How to Curate Humanity at the Carnegie Museum
The Carnegie Museum of Natural History has hired a new staff member whose specialty is to study how and why humans became the dominant force in the earth’s system.
photos courtesy carnegie museum and flickr creative commons
The Carnegie Museum of Natural History is known for its world-class dinosaur fossils, arctic models such as igloos and wolves and sprawling collections of specimens. Now, it’s adding a new specialty: modern humans.
Following the success of a recent exhibit, “We Are Nature: Living in the Anthropocene,” the museum added a new position to its staff. California native Nicole Heller has been named the museum’s first curator of the anthropocene; she has been on the job since January.
The term “anthropocene” is common among environmental scientists and ecologists, but the average museumgoer may be unaware of what the word means. Heller, who has taught biology and ecology classes at Duke University and Franklin and Marshall College, is eager to clarify the implications of the term.
“[The anthropocene] is a big topic. But at its root, it is a newly proposed geological epoch that begins when human beings, collectively, have become a dominant force in the earth’s system,” Heller says. “What we are doing as people is restructuring all of the parts of our earth — our water, air, landscape.”
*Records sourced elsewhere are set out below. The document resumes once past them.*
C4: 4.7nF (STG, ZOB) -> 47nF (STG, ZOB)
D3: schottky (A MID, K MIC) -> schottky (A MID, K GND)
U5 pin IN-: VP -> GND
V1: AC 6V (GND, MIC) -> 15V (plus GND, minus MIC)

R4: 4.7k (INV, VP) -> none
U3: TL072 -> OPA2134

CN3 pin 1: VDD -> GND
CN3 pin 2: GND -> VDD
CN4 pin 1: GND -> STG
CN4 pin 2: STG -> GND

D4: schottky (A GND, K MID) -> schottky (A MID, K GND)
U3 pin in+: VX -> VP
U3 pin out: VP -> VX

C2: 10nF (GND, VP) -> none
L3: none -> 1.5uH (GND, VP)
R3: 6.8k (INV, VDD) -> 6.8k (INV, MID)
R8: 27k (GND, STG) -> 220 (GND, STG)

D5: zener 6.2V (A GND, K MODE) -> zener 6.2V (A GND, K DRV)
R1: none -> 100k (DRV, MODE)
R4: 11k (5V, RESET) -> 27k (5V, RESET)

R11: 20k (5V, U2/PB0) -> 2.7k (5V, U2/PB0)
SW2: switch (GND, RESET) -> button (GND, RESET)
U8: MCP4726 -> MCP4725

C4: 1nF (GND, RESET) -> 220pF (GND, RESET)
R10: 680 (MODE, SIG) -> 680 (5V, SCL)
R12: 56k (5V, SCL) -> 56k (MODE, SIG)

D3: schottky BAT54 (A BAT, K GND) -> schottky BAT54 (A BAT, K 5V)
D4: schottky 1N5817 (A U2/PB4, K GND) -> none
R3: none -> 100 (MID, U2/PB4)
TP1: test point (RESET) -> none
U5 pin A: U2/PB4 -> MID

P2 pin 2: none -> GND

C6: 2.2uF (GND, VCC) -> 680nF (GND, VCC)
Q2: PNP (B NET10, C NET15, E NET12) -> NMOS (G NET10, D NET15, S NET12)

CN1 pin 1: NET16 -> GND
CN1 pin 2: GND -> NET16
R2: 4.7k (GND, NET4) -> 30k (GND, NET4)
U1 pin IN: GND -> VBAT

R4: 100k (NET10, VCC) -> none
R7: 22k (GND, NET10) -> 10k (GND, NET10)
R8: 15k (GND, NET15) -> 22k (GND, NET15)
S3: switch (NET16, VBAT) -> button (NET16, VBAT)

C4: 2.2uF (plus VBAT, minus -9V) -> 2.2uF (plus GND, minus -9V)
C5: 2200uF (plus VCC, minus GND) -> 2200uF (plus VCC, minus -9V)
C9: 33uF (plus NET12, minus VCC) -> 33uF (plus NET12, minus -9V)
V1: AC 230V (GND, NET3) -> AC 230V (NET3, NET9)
Heller’s new position will bring pieces of the museum together to help guests become familiar with that concept. The job will be developing constantly; Heller is not only the first curator of the anthropocene at the Carnegie Museum but the first anywhere.
“Different from some of the other curators, I don’t have a section or [a] large collection of specimens, like the bird collection,” she says. “I’m looking at the specimens and collections that we do have, both in Natural History and [possibly] in the Art collections, and thinking about how we could use these to understand the anthropocene.”